BNFinder2 is equipped with additional quality control mechanism, allowing the user to predetermine the specificity of optimal network. Namely, the expected proportion of pairs of unrelated variables wrongly connected by an edge may be specified. Based on this proportion and the distribution of scoring function, prior distributions of network structures are adjusted to yield networks with the user-specified error rate (Supplementary Methods and Tutorial).

After the publication of the original BNFinder method, it was shown that the polynomial algorithm introduced by Dojer (2006) can also be applied to the Mutual Information Test (MIT), another BN scoring function based on mutual information (Vinh ). The authors have shown that the MIT score gives more accurate results than the Minimal Description Length (MDL) score, while taking less time than Bayesian Dirichlet equivalence (BDe) score. As this compromise between accuracy and speed is desirable, we decided to adapt BNFinder to include the MIT score. This allows users to find networks with optimal MIT score not only in case of Dynamic BNs as presented by Vinh but also in the case of static BNs with constrained topology. Our current implementation allows users to freely choose from all three scoring functions: MDL, BDe and MIT for static and dynamic BNs. Additionally, we provide a generalized MIT score for continuous variables (Supplementary Methods and Tutorial).

While BNFinder uses an efficient algorithm for BN structure learning, the original implementation was limited to running on a single CPU due to the limitations of the Python interpreter. Since then, multicore CPUs have become a majority and multiprocessing support was introduced into the Python language. BNFinder2 takes advantage of these developments to facilitate using multiple CPU cores for faster computation. As the learning method used in BNFinder performs parent-set optimizations independently for each variable, it can be parallelized efficiently. Supplementary Figure S2 shows that using BNFinder2 one can achieve speed-ups almost linearly scaling with the number of cores available on different hardware platforms.

In summary, BNFinder2 represents a significant improvement over the original method in several aspects.
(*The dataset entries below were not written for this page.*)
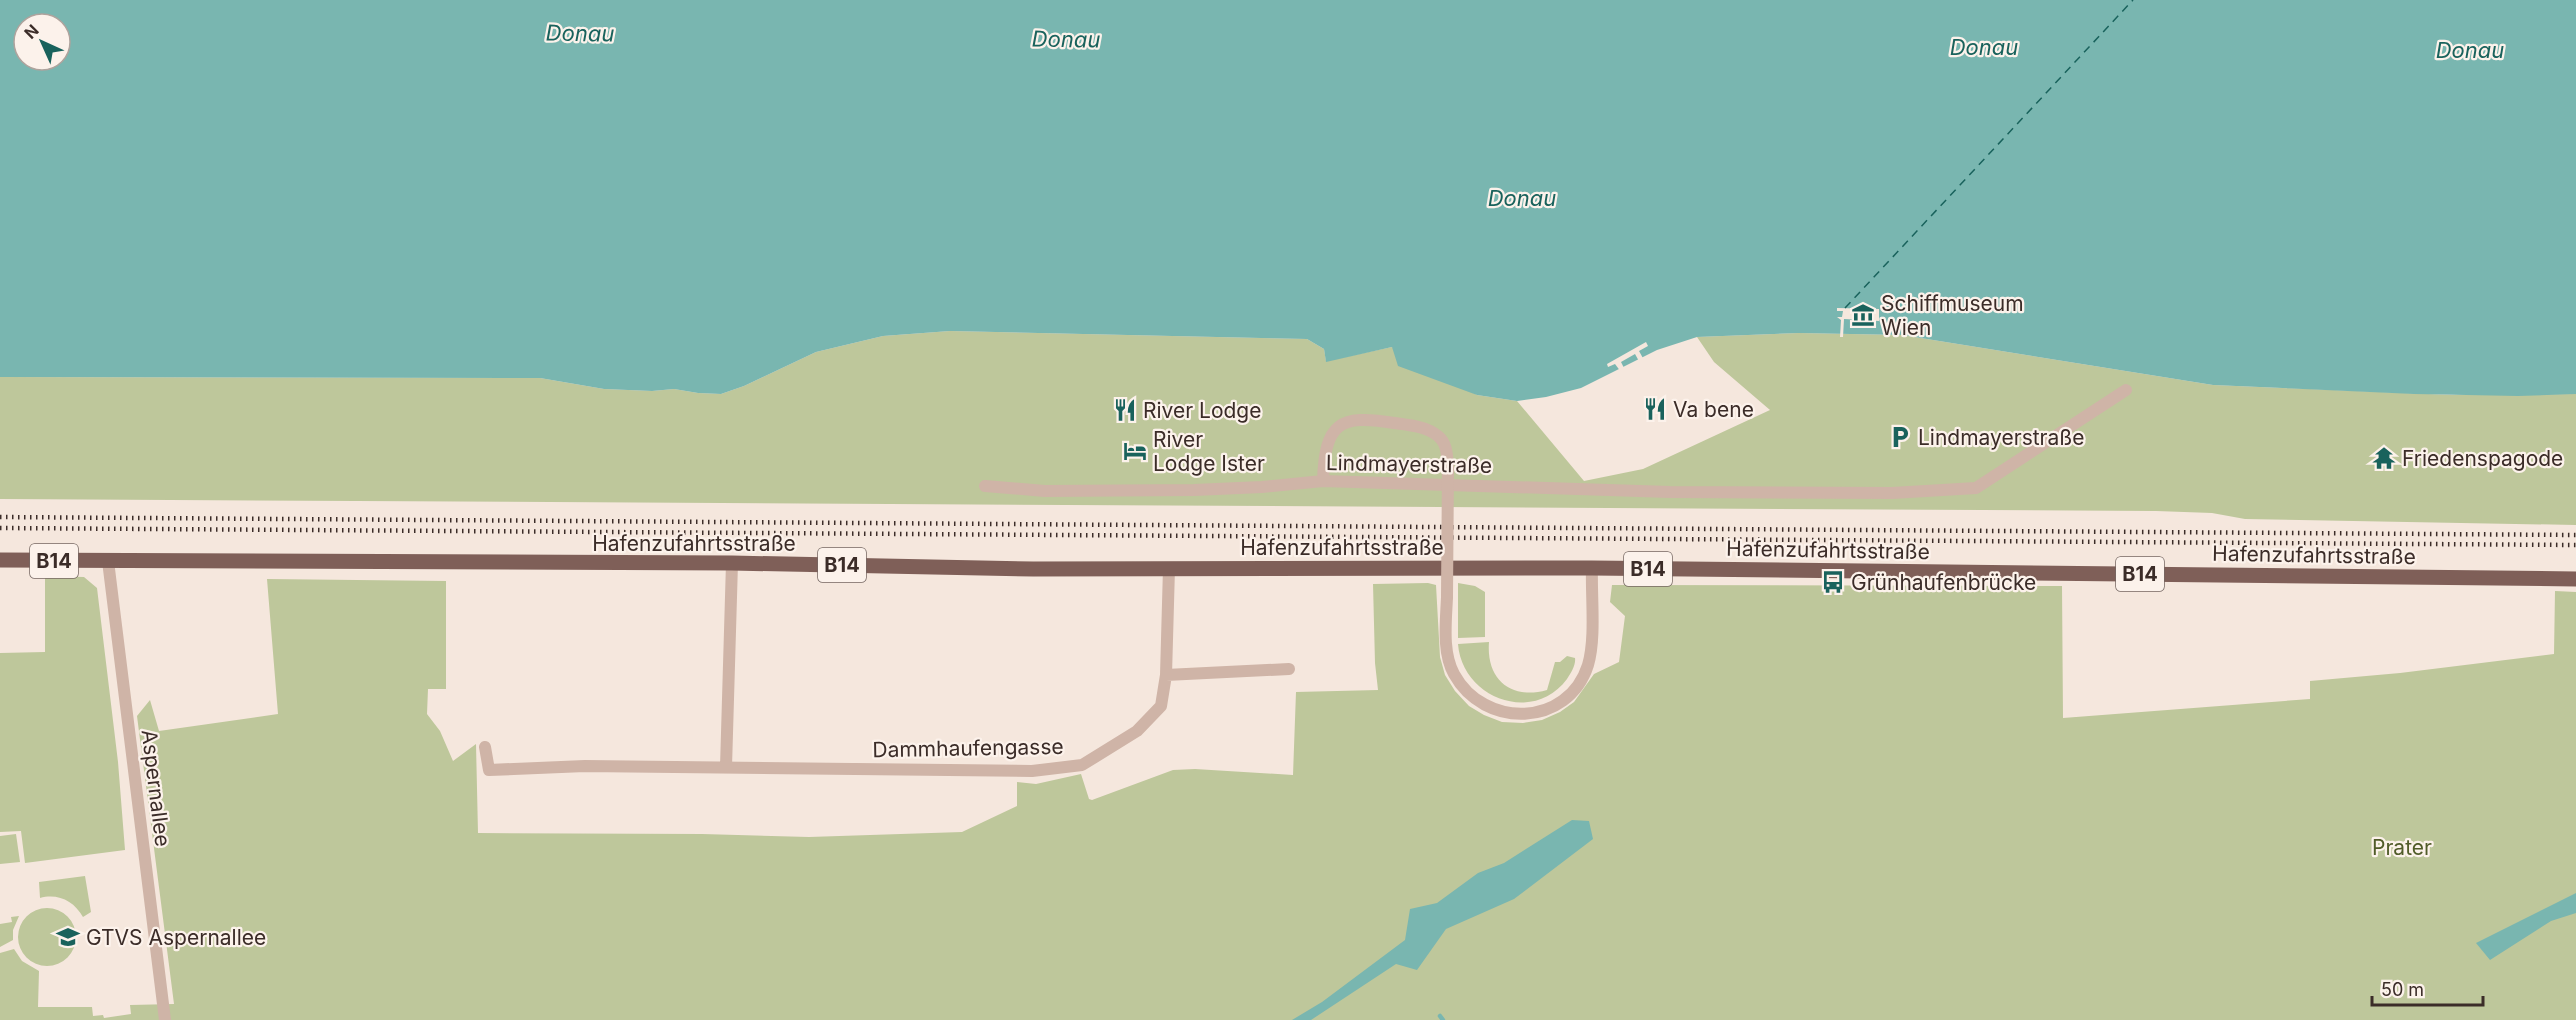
<svg xmlns="http://www.w3.org/2000/svg" width="2576" height="1020" viewBox="0 0 2576 1020" font-family="Inter,sans-serif">
	<rect width="100%" height="100%" fill="#f5e7dd"/>
	<!-- green -->
	<path fill="#bec79b" d="M 950,331 L 1307,339 L 1324,349 L 1326,361 L 1392,347 L 1477,395 L 1517,401 L 1584,481 L 1643,469 L 1770,410 L 1714,362 L 1697,337 L 1799,333 L 1902,335 L 2213,385 L 2452,395 L 2576,394 L 2576,525 L 2245,519 L 2212,513 L 2156,511 L 0,499 L 0,377 L 540,378 L 604,389 L 652,391 L 674,389 L 698,393 L 721,394 L 744,386 L 816,352 L 883,336 Z
		M 45,576 L 84,577 L 97,588 L 118,762 L 125,850 L 25,863 L 21,831 L 0,832 L 0,653 L 45,652 Z
		M 267,579 L 446,581 L 446,689 L 428,689 L 427,714 L 440,731 L 453,761 L 476,744 L 478,833 L 702,834 L 809,837 L 962,832 L 1017,806 L 1017,782 L 1036,784 L 1081,774 L 1089,799 L 1092,800 L 1173,770 L 1195,769 L 1293,775 L 1296,692 L 1378,690 L 1375,663 L 1373,584 L 1428,583 L 1436,585 L 1440,657 L 1445,675 L 1455,691 L 1469,706 L 1484,715 L 1502,722 L 1523,723 L 1542,720 L 1560,712 L 1574,702 L 1594,674 L 1619,662 L 1625,616 L 1610,602 L 1612,585 L 2062,586 L 2063,718 L 2310,699 L 2310,681 L 2400,673 L 2554,654 L 2555,591 L 2576,592 L 2576,1020 L 0,1020 L 0,953 L 14,949 L 22,961 L 39,971 L 38,1007 L 92,1007 L 93,1016 L 103,1015 L 104,1018 L 131,1014 L 130,1005 L 174,1004 L 137,716 L 150,700 L 159,731 L 278,714 Z
		M 1458,583 L 1475,586 L 1485,592 L 1485,637 L 1458,638 Z
		M 1489,642 C 1486,680 1511,700 1547,690 L 1555,662 L 1560,662 L 1567,656 L 1575,658 C 1576,665 1571,673 1567,679 C 1533,725 1462,698 1458,644 Z
		M 16,834 L 20,862 L 0,864 L 0,836 Z
		M 85,876 L 91,912 L 83,917 C 74,901 58,893 40,898 L 39,882 Z
		M18 937a29 29 0 1 1 58 0a29 29 0 1 1-58 0Z
		M 19,916 L 13,930 L 13,940 L 0,947 L 0,924 L 12,922 L 11,917 Z"/>
	<!-- water -->
	<path fill="#79b6b0" fill-rule="evenodd" d="M 0,0 L 2576,0 L 2576,394 L 2518,396 L 2414,394 L 2213,385 L 1902,335 L 1799,333 L 1697,337 L 1657,350 L 1581,388 L 1546,397 L 1517,401 L 1477,395 L 1398,366 L 1392,347 L 1326,362 L 1324,349 L 1307,339 L 950,331 L 883,336 L 816,352 L 744,386 L 721,394 L 698,393 L 674,389 L 652,391 L 604,389 L 540,378 L 0,377 ZM 24,24 L 60,24 L 60,60 L 24,60 Z
		M 1572,820 L 1589,821 L 1593,839 L 1514,899 L 1446,929 L 1417,970 L 1396,964 L 1311,1020 L 1292,1020 L 1322,1002 L 1405,940 L 1410,909 L 1437,903 L 1478,873 L 1504,863 Z
		M 2576,893 L 2576,913 L 2551,921 L 2490,960 L 2476,943 Z"/>
	<!-- pier -->
	<path fill="#f5e7dd" d="M 1837,308 L 1879,309 L 1879,321 L 1844,319 L 1843,337 L 1840,337 L 1841,320 L 1837,317 L 1842,317 L 1843,311 L 1837,311 Z
		M 1646,342 L 1648,346 L 1639,351 L 1644,360 L 1640,363 L 1635,354 L 1621,362 L 1625,370 L 1621,372 L 1615,364 L 1608,367 L 1607,364 Z"/>
	<g fill="none" stroke-linecap="round" stroke-linejoin="round">
		<!-- stream -->
		<path stroke="#79b6b0" stroke-width="4.5" d="M 1440,1016 L 1443,1020"/>
		<!-- ferry -->
		<path stroke="#19625c" stroke-width="1.5" stroke-dasharray="8 6" stroke-linecap="butt" d="M 1845,308 L 2133,0"/>
		<!-- street -->
		<path stroke="#cfb4a7" stroke-width="12" d="M 1323,481 C 1325,423 1339,414 1394,423 C 1408,425 1426,426 1438,436 C 1447,443 1447,455 1448,466
			M 985,486 L 1045,491 L 1194,490 L 1262,487 L 1323,481 L 1670,492 L 1892,493 L 1976,488 L 2126,390
			M 108,561 L 165,1020
			M 1447,597 C 1446,622 1442,652 1454,674 C 1484,729 1568,728 1588,665 C 1596,638 1591,597 1592,568
			M 1166,675 L 1289,669
			M 485,747 L 489,770 L 585,766 L 1032,771 L 1082,765 L 1137,731 L 1161,706 L 1166,675 L 1169,568
			M 726,767 L 732,563"/>
		<!-- primary -->
		<path stroke="#7f5f58" stroke-width="15" d="M 0,560 L 732,563 L 1033,569 L 1592,568 L 2576,579"/>
		<!-- rail -->
		<path stroke="#3b2c28" stroke-width="4.5" stroke-dasharray="1.5 4.5" stroke-linecap="butt" d="M 0,517 L 2576,535
			M 0,528 L 2576,545"/>
		<!-- street-bridge -->
		<path stroke="#cfb4a7" stroke-width="12" d="M 1447,597 L 1448,466"/>
	</g>
	<!-- icons -->
	<defs>
		<g id="museum-bare" transform="scale(1.8)"><path d="M0-6L6-3V-2H-6V-3ZM-5-1h2V3h-2ZM-1-1h2V3h-2ZM3-1h2V3H3ZM-6 4H6V6H-6Z" fill="#19625c" stroke="#fcf2eb" stroke-width="2.5" paint-order="stroke"/></g>
		<g id="restaurant-bare" transform="scale(1.8)"><path d="M-5-6h1v4h1v-4h1v4h1v-4h1v5L-1.5 .5V6h-2V.5L-5-1ZM5-6V6H3V1.5H1.5Q1.5-4 5-6Z" fill="#19625c" stroke="#fcf2eb" stroke-width="2.5" paint-order="stroke"/></g>
		<g id="parking-bare" transform="scale(1.8)"><path d="M-3.5-5.5H1a3.5 3.5 0 0 1 0 7H-1V5.5H-3.5ZM-1-3.4V-.6H.8a1.4 1.4 0 0 0 0-2.8Z" fill="#19625c" stroke="#fcf2eb" stroke-width="2.5" paint-order="stroke"/></g>
		<g id="hotel-bare" transform="scale(1.8)"><path d="M-6-4.5h1.5V1H6V5H4.5V3h-9V5H-6ZM-4 0a1.8 1.8 0 1 1 3.6 0ZM.5 0V-2.5h3Q6-2.5 6 0Z" fill="#19625c" stroke="#fcf2eb" stroke-width="2.5" paint-order="stroke"/></g>
		<g id="temple-bare" transform="scale(1.8)"><path d="M0-6L5-2H3V0L6.5 2.5H4V6H1.5V3h-3V6H-4V2.5H-6.5L-3 0V-2H-5Z" fill="#19625c" stroke="#fcf2eb" stroke-width="2.5" paint-order="stroke"/></g>
		<g id="bus-bare" transform="scale(1.8)"><path d="M-5-6H5V4H4V6H2V4H-2V6H-4V4H-5ZM-3.5-4V0h7V-4ZM-3.5 1.2v1.5H-2V1.2ZM2 1.2v1.5H3.5V1.2Z" fill="#19625c" stroke="#fcf2eb" stroke-width="2.5" paint-order="stroke"/></g>
		<g id="school-bare" transform="scale(1.8)"><path d="M0-5L7-2L0 1L-7-2ZM-4 1L0 2.5L4 1V4Q0 6-4 4Z" fill="#19625c" stroke="#fcf2eb" stroke-width="2.5" paint-order="stroke"/></g>
	</defs>
	<g fill-rule="evenodd">
		<use href="#museum-bare" x="1863" y="315"/>
		<use href="#restaurant-bare" x="1655" y="409"/>
		<use href="#restaurant-bare" x="1125" y="410"/>
		<use href="#parking-bare" x="1900" y="437"/>
		<use href="#hotel-bare" x="1135" y="451"/>
		<use href="#temple-bare" x="2384" y="458"/>
		<use href="#bus-bare" x="1833" y="582"/>
		<use href="#school-bare" x="68" y="937"/>
	</g>
	<g text-anchor="middle" dominant-baseline="central" stroke-width="4.5" stroke-linejoin="round" paint-order="stroke">
		<!-- shield labels -->
		<g fill="#fcf2eb" stroke="#756762" stroke-width="1.5">
			<rect x="30" y="544" width="48" height="34" rx="4.5"/>
			<rect x="818" y="548" width="48" height="34" rx="4.5"/>
			<rect x="1624" y="552" width="48" height="34" rx="4.5"/>
			<rect x="2116" y="557" width="48" height="34" rx="4.5"/>
		</g>
		<g font-size="20" font-weight="bold" fill="#3b2c28">
			<text x="54" y="561">B14</text>
			<text x="842" y="565">B14</text>
			<text x="1648" y="569">B14</text>
			<text x="2140" y="574">B14</text>
		</g>
		<!-- poi labels -->
		<g font-size="21" fill="#3b2c28" stroke="#fcf2eb" text-anchor="start">
			<text x="1881" y="303">Schiffmuseum<tspan x="1881" dy="24">Wien</tspan></text>
			<text x="1673" y="409">Va bene</text>
			<text x="1143" y="410">River Lodge</text>
			<text x="1918" y="437">Lindmayerstraße</text>
			<text x="1153" y="439">River<tspan x="1153" dy="24">Lodge Ister</tspan></text>
			<text x="2402" y="458">Friedenspagode</text>
			<text x="1851" y="582">Grünhaufenbrücke</text>
			<text x="86" y="937">GTVS Aspernallee</text>
		</g>
		<!-- street labels -->
		<g font-size="21" fill="#3b2c28" stroke="#fcf2eb">
			<text transform="translate(1409 464) rotate(1)">Lindmayerstraße</text>
			<text x="694" y="543">Hafenzufahrtsstraße</text>
			<text x="1342" y="547">Hafenzufahrtsstraße</text>
			<text transform="translate(1828 550) rotate(1)">Hafenzufahrtsstraße</text>
			<text transform="translate(2314 555) rotate(1)">Hafenzufahrtsstraße</text>
			<text transform="translate(968 748) rotate(-1)">Dammhaufengasse</text>
			<text transform="translate(156 788) rotate(83)">Aspernallee</text>
		</g>
		<!-- park labels -->
		<g font-size="21" fill="#515c29" stroke="#fcf2eb">
			<text x="2402" y="847">Prater</text>
		</g>
		<!-- water labels -->
		<g font-size="22" font-style="italic" fill="#19625c" stroke="#fcf2eb">
			<text transform="translate(580 33) rotate(1)">Donau</text>
			<text transform="translate(1066 39) rotate(1)">Donau</text>
			<text x="1984" y="47">Donau</text>
			<text x="2470" y="50">Donau</text>
			<text x="1522" y="198">Donau</text>
		</g>
	</g>
	<!-- north arrow -->
	<g transform="translate(42 42) rotate(315)"><circle r="28" fill="#fcf2eb" stroke="#afa39d" stroke-width="1.5"/>
	<path d="M0-4.5L10 22L0 15L-10 22Z" fill="#19625c"/>
	<text y="-9" font-size="16" font-weight="bold" text-anchor="middle" fill="#3b2c28">N</text>
	</g>
	<!-- scale -->
	<path d="M2372 996v9h111v-9" fill="none" stroke="#3b2c28" stroke-width="3"/>
	<text x="2381" y="996" font-size="18" fill="#3b2c28" stroke="#fcf2eb" stroke-width="4.5" paint-order="stroke">50 m</text>
</svg>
From the user perspective, it allows for using BNFinder2 in classification setting with automated cross-validation, accuracy scoring and ROC plotting. Methodologically, it also provides a more comprehensive method for inferring networks with predefined error rate and introduces the possibility of calculating the optimal networks under the MIT score adapted to handle continuous variables as well as discrete ones. Last but not least, BNFinder2 can use parallelization on muliplecore machines to greatly improve the running times of BN learning, especially in case of the BDe score.

Funding: Polish Ministry of Science and Higher Education grant [N N301 065236 to B.W. and N.D.] and Foundation for Polish Science within Homing Plus programme co-financed by the European Union—European Regional Development Fund [to A.P. and P.B.].

Conflict of Interest: none declared.